Recall that sector bellwether L&T saw 57% year-on-year growth in its order inflow at the group level in Q1FY24. The group’s consolidated order book was at 412,648 crore as of June end, with international orders having a share of 29%. As such, investors will have to gauge the impact of the Israel-Hamas war on the companies engaged with the Middle East. Note that the region constituted 87% of L&T’s international order book in FY23.

Meanwhile, transmission and distribution EPC (engineering, procurement and construction) companies like KEC International and Kalpataru Projects International received significant orders of around 3,200 crore and 3,300 crore, Prabhudas Lilladher noted in its Q2 preview report.

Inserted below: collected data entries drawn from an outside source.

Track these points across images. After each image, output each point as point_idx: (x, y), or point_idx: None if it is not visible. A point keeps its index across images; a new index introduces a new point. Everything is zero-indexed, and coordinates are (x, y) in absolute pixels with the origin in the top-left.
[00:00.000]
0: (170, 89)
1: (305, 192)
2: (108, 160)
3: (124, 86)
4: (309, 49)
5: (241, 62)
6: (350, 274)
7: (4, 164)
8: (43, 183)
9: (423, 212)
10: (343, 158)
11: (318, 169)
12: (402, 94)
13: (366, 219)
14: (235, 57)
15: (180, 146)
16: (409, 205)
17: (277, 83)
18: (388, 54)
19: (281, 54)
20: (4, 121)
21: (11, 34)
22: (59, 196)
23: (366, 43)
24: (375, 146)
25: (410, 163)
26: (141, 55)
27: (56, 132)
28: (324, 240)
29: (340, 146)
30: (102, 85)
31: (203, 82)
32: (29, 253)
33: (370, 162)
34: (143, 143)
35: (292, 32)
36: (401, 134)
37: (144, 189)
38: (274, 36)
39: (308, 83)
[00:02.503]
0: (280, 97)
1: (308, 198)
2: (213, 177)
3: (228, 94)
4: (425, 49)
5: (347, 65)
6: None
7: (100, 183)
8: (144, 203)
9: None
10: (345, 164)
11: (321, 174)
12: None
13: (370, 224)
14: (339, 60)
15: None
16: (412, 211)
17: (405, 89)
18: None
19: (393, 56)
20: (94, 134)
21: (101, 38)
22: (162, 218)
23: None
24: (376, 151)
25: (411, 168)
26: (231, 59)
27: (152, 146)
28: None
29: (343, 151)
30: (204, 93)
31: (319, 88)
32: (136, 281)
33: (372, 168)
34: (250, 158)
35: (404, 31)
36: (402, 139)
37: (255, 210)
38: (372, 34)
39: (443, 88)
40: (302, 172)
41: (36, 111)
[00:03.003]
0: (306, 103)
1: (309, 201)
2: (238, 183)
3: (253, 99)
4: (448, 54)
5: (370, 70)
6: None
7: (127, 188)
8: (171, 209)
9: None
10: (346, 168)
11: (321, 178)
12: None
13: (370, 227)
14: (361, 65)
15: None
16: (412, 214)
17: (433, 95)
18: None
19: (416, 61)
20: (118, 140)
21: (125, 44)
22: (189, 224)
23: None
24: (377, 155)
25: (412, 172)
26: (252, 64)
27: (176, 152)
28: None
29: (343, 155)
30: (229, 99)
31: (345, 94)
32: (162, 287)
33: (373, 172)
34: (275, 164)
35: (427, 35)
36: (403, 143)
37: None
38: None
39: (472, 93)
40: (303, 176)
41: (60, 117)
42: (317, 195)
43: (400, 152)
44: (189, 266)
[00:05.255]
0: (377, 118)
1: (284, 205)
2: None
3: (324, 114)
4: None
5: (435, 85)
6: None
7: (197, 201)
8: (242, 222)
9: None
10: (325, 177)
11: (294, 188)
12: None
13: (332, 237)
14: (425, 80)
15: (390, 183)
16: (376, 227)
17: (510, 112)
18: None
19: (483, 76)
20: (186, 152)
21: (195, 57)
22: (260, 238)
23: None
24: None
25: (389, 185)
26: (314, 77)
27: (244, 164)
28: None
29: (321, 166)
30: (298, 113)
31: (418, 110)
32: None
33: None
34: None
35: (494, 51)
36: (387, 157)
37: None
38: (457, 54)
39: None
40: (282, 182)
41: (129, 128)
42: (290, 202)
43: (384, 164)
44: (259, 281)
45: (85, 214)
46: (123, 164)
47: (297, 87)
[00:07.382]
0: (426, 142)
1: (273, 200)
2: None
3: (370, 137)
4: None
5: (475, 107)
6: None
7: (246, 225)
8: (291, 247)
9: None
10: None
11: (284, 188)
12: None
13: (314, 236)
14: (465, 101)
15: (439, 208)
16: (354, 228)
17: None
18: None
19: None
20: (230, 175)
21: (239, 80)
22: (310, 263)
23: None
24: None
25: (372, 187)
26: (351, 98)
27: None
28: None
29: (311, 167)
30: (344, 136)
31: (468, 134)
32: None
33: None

Kotak sees a healthy 23% year-on-year sales growth for ABB India led by strong growth across segments, and expects mid-teens growth in Siemens and Thermax, taking into account an improvement in profitability as commodity prices ease and operating leverage kicks in.

Among defence companies, JM Financial expects Bharat Electronics’ margin to moderate a bit year-on-year, while that of Data Patterns (India) could contract by 2 percentage points due to an increased share of developmental orders.

Overall, investors should look for insights from management commentaries on the outlook for the second half of FY24 in terms of ordering, execution, margins, exports, demand and working capital management.